A rights holder has no right to know what action an ISP has taken against a connection service user and additional laws and regulations prevent the disclosure of such information absent a court order. There would be little current incentive for an ISP frequently trying to upsell consumers to more expensive and faster connections to actually enforce the "three-strikes" rule as a notification only contains an allegation of infringement–and given some of the cases reported in other jurisdictions and the use of automated notification systems that troll for infringement based on key words rather than actual content, an ISP would be correct to be wary. An ISP could face liability but this would require that a rights holder litigate first against a connection user. Which would in turn require sufficient evidence to support a court order to disclose the identity of the user.

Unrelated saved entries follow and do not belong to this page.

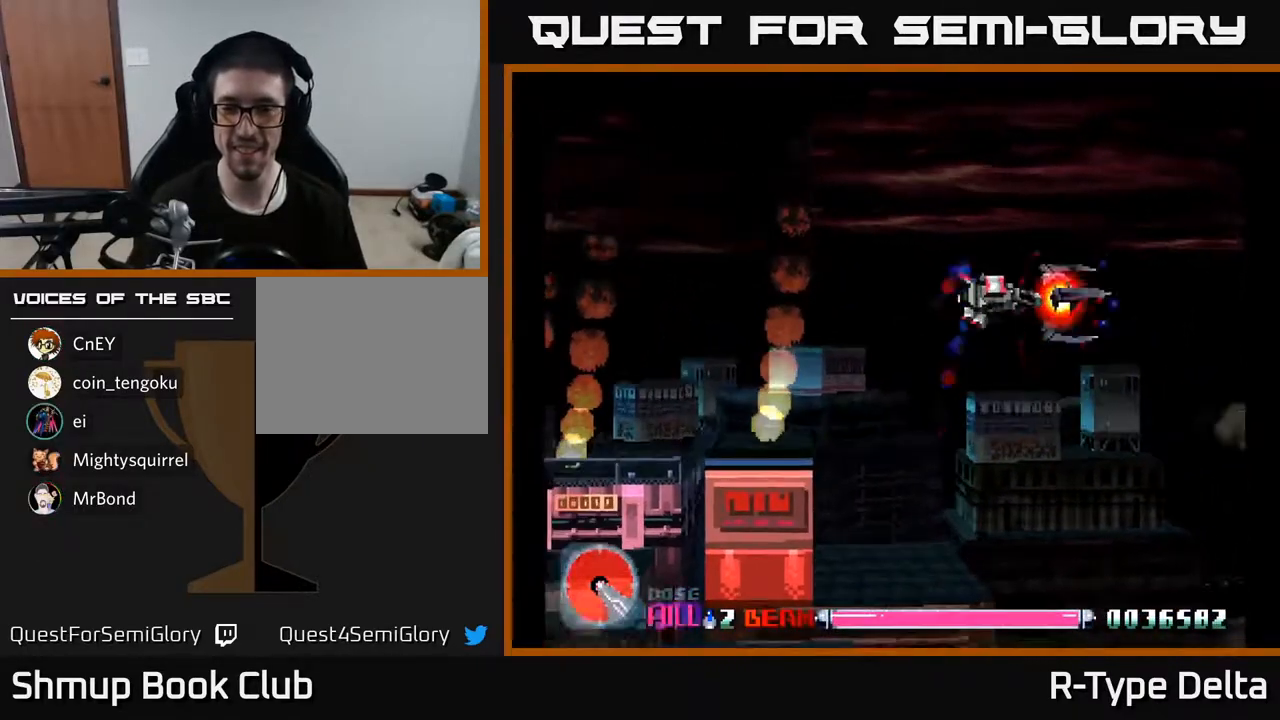
{"buttons": ["X"], "events": [[100, "DPAD_LEFT", "down"], [317, "DPAD_LEFT", "up"]]}
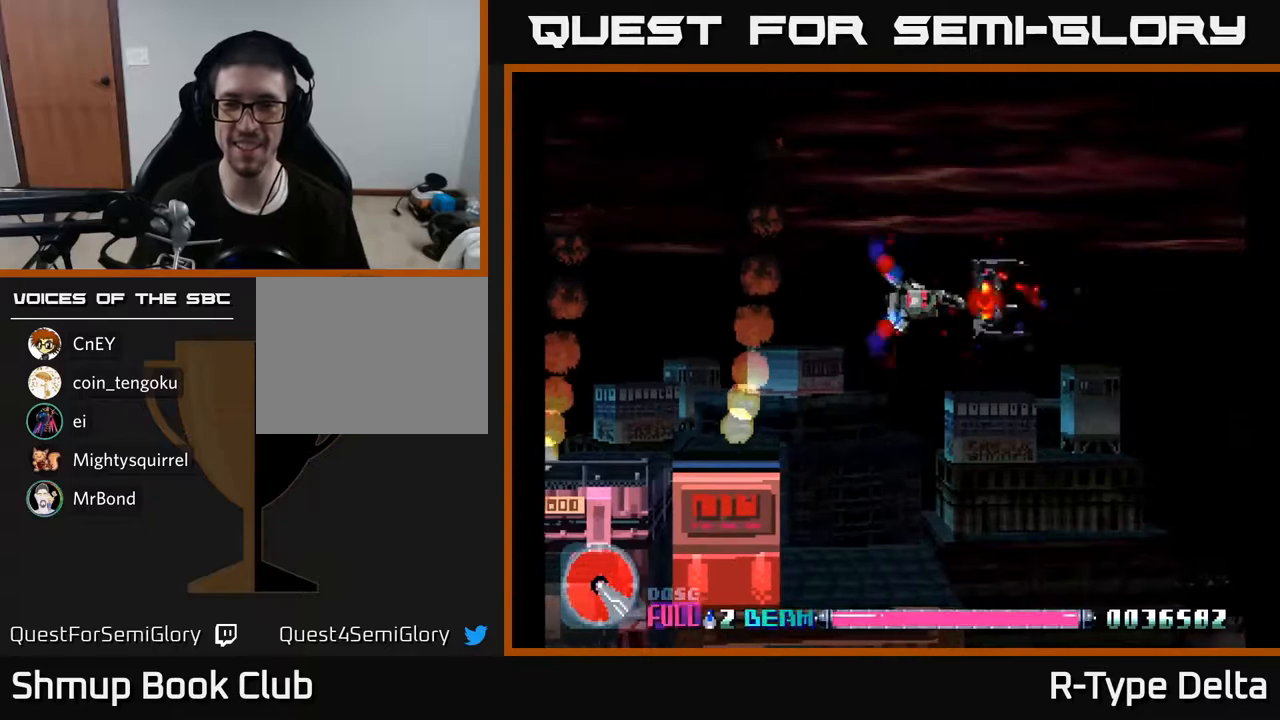
{"buttons": ["X"], "events": []}
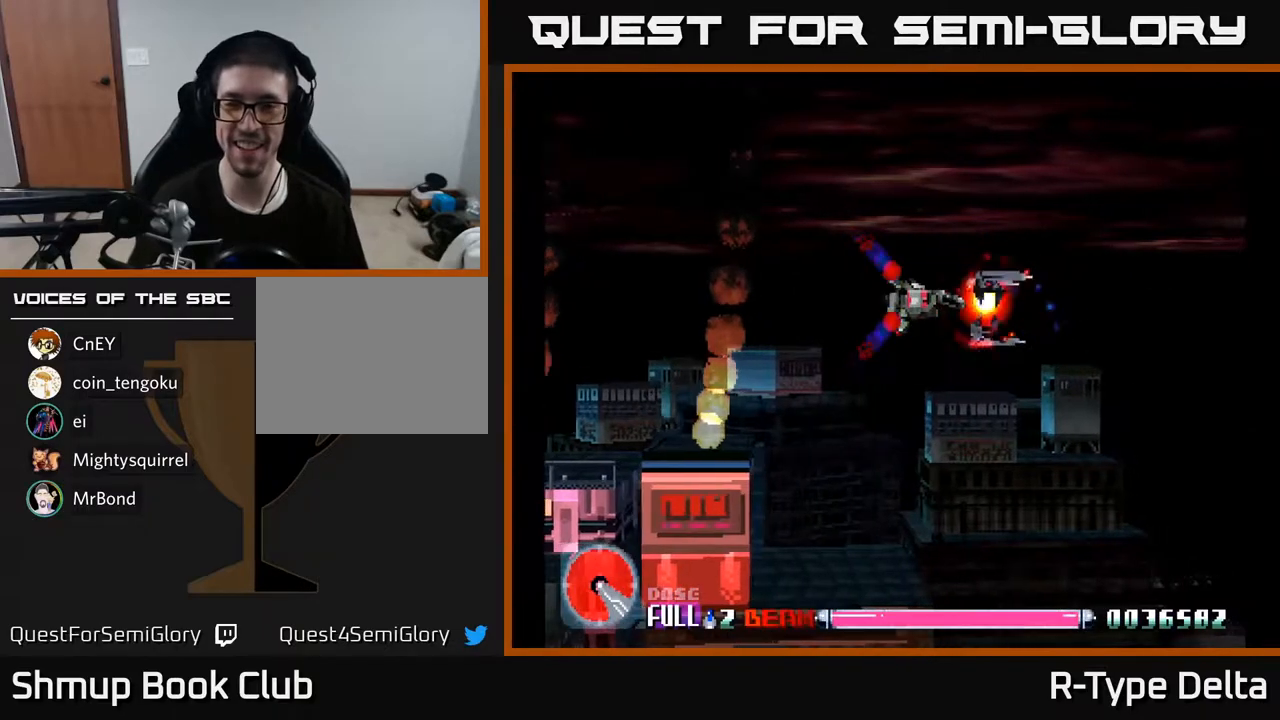
{"buttons": ["X", "DPAD_LEFT"], "events": [[500, "DPAD_LEFT", "down"]]}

The amendments also impose civil liability on any party who files a false notification of infringement. The regulations further require that a notification include both a statement by the rights holder that it has a good faith belief that the content cited is unauthorized or violates the Copyright Act and that the rights holder will assume liability if third parties incur damages as a result of fraudulent notification. Where, for example, a user of a connection ISP has received a false notification then the only redress to avoid "the strike" would be to bring legal action against the rights holder, and that user would have statements by the rights holder contained in the notification on which to base the action. The prospect of civil liability should serve to somewhat check the over-enthusiastic use of automated infringement notification systems sometimes seen in other jurisdictions as a rights holder should have sufficient and actual evidence of infringement at the time that the notification had been issued.